Custom Mode: When No Theme Fits

For briefs that carry creative intent no catalog theme can satisfy, Hallmark switches to its 'Custom' mode. This mode designs a page from scratch, generating a made-to-measure palette, type system, and layout without any template underneath. The same 57 slop-test gates still apply, ensuring that even fully custom output avoids the usual AI design anti-patterns.

The custom mode remains a quiet branch, meaning vanilla briefs never stumble into it. But when a user needs something genuinely outside the 20 themes, Hallmark delivers a bespoke layout that carries no trace of template DNA. Examples on the live demo site include a sleeper-train ticket page for The Cascadia Nightjar and a repair-cafe broadsheet for The Mend Assembly, both of which look like they were designed by a print studio rather than generated by an AI skill.

Each generated page is self-contained HTML and CSS, stamped with its macrostructure in a CSS comment.
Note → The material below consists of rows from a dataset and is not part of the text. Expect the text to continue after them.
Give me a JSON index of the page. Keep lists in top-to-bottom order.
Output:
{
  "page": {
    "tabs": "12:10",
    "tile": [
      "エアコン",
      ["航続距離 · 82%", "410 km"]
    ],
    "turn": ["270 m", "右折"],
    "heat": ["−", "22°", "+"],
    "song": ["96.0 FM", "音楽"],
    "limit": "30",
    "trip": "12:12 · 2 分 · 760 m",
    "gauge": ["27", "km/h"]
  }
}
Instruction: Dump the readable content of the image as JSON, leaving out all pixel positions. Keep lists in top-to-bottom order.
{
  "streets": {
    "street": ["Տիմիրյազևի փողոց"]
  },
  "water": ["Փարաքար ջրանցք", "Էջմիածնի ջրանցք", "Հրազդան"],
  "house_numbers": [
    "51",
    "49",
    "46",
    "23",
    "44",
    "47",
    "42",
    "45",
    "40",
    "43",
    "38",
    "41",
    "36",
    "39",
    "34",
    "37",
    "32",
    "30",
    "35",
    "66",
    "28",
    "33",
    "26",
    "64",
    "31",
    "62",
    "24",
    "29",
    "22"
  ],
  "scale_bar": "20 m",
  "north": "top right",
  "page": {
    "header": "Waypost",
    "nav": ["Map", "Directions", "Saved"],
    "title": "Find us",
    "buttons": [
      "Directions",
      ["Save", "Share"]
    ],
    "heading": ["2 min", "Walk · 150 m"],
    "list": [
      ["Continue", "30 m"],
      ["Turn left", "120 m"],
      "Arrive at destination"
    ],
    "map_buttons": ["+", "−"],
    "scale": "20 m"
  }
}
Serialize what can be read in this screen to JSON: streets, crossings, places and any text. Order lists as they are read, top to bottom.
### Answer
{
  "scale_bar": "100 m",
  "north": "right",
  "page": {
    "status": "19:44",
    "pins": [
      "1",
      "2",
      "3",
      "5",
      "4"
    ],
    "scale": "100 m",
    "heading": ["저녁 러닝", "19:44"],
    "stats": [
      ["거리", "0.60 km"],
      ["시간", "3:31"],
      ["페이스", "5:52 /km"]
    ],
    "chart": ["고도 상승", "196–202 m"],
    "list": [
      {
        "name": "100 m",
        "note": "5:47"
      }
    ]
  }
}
Users can press the 'T' key to cycle through themes in real time, or press 'R' for a random theme shuffle, making the exploration of different design directions a live, interactive process rather than a command-line round trip.

Who This Is For

Hallmark is for anyone building interfaces with AI coding assistants who has looked at the output and thought, 'this looks like AI made it.' Solo founders shipping landing pages, designers using AI assistants as productivity multipliers, and teams that need consistent but non-repetitive UI generation will find immediate value. The MIT license means it can be forked, modified, and embedded in commercial workflows without restrictions.

For founders running AI-assisted development pipelines, Hallmark solves a problem that has quietly been eroding user trust: when every AI-generated site starts to look the same, users learn to spot the pattern and discount the product. Hallmark is an early attempt to give AI coding agents a design conscience, and based on the 12,700-plus stars and the intensity of the community response, it is filling a need that the developer community has felt acutely but could not articulate until now.

The project is live at usehallmark.com and the repository is at github.com/Nutlope/hallmark.